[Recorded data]
= Beginning of Section =

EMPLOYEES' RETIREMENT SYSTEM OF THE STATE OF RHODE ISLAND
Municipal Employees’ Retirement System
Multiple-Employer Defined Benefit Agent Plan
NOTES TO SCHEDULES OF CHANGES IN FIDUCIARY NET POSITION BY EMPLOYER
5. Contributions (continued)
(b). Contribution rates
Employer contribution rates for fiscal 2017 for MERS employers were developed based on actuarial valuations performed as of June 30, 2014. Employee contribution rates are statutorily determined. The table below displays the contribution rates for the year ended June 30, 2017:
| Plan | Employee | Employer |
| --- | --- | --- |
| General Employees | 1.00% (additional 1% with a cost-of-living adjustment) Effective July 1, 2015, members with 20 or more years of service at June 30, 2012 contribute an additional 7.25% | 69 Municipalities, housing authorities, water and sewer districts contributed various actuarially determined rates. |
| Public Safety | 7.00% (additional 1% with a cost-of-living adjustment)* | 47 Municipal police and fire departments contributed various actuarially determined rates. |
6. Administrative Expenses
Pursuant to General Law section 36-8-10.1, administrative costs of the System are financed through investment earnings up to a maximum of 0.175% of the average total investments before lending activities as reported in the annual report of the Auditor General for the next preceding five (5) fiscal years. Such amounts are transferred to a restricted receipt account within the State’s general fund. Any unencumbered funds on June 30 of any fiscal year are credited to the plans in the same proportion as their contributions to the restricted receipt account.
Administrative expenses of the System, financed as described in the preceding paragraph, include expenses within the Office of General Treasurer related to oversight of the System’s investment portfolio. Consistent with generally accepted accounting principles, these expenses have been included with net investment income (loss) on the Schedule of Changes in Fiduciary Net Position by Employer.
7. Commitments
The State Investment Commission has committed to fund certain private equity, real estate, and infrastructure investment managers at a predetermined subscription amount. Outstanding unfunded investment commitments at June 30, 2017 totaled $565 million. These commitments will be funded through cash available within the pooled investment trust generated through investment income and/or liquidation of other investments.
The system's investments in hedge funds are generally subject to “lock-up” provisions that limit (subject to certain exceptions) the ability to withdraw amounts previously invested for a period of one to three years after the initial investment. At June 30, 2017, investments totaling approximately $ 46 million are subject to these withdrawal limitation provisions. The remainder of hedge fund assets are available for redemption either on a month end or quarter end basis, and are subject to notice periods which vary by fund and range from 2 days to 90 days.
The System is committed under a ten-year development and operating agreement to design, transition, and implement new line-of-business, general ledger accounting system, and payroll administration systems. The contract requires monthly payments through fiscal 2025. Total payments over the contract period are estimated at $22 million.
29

= End of Section =
= Beginning of Section =

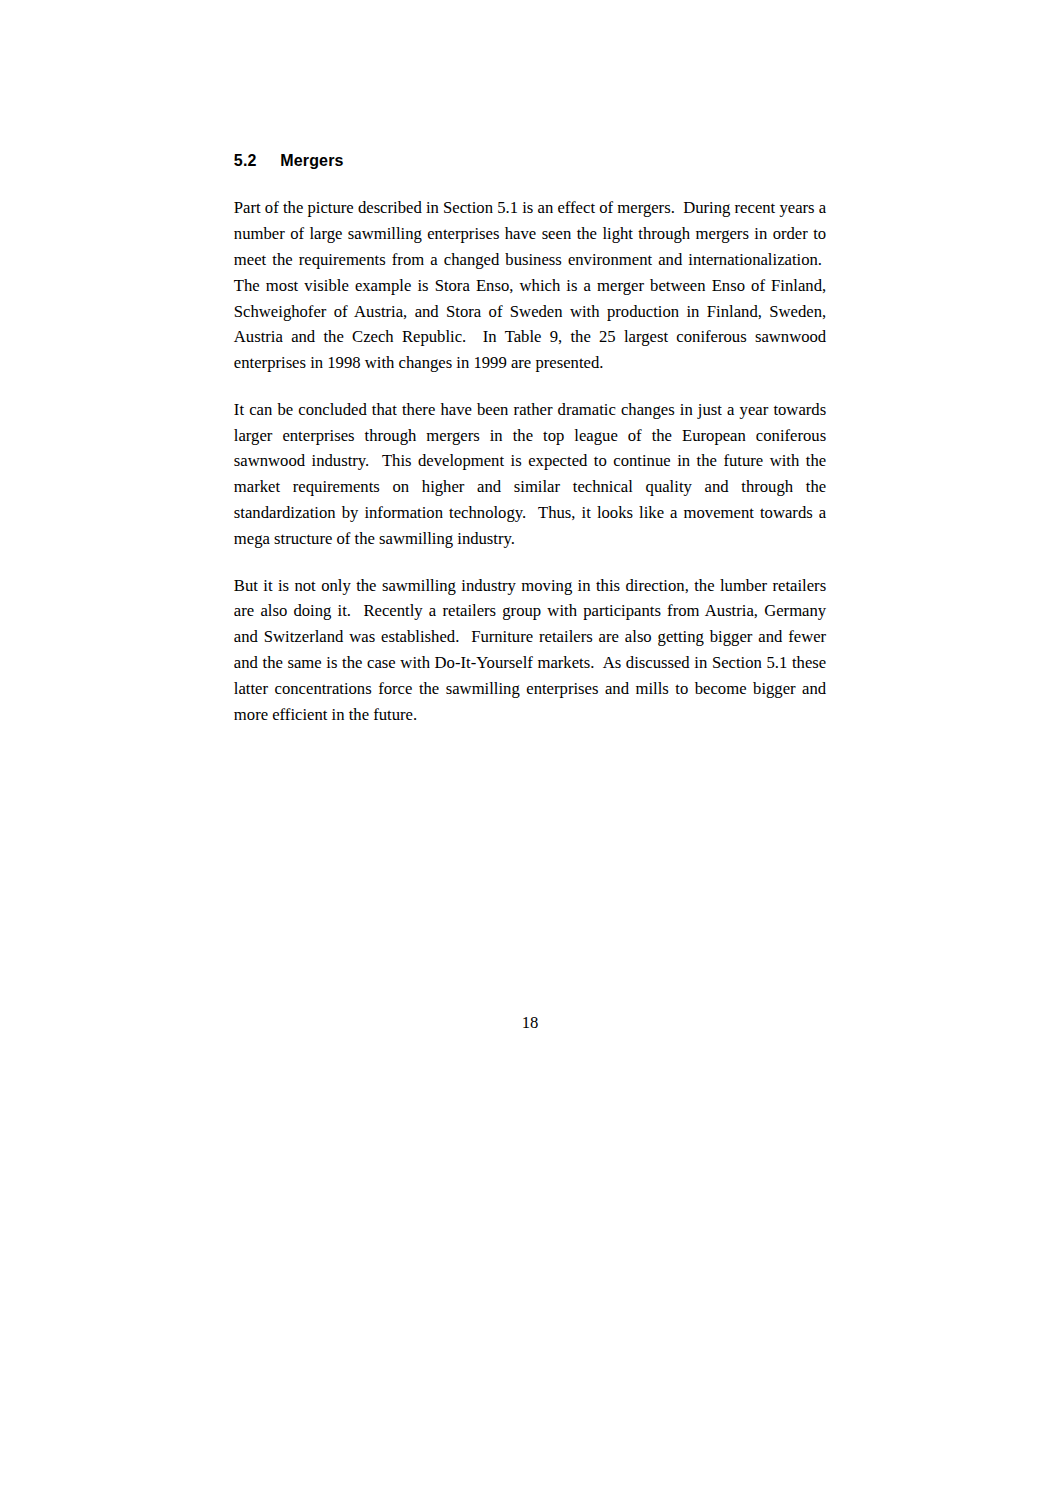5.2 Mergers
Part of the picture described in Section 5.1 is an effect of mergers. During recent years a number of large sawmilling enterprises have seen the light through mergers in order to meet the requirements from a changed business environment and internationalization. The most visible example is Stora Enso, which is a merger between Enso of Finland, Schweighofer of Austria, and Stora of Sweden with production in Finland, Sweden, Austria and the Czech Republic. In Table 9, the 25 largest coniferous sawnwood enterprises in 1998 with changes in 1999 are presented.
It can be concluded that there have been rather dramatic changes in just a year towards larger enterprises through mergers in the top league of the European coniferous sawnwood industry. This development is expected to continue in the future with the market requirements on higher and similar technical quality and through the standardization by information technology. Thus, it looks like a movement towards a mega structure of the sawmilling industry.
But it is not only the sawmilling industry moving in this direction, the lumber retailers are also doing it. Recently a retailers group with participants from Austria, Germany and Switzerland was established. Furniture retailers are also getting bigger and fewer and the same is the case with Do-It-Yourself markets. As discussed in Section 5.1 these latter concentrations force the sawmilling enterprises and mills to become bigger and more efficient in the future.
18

= End of Section =

Directions ::
From the records above, retype only the lines starting at the line that contains "EMPLOYEES' RETIREMENT SYSTEM" and ending at the line that contains "(b). Contribution rates", both included.

Solution to the exercise ::
EMPLOYEES' RETIREMENT SYSTEM OF THE STATE OF RHODE ISLAND
Municipal Employees’ Retirement System
Multiple-Employer Defined Benefit Agent Plan
NOTES TO SCHEDULES OF CHANGES IN FIDUCIARY NET POSITION BY EMPLOYER
5. Contributions (continued)
(b). Contribution rates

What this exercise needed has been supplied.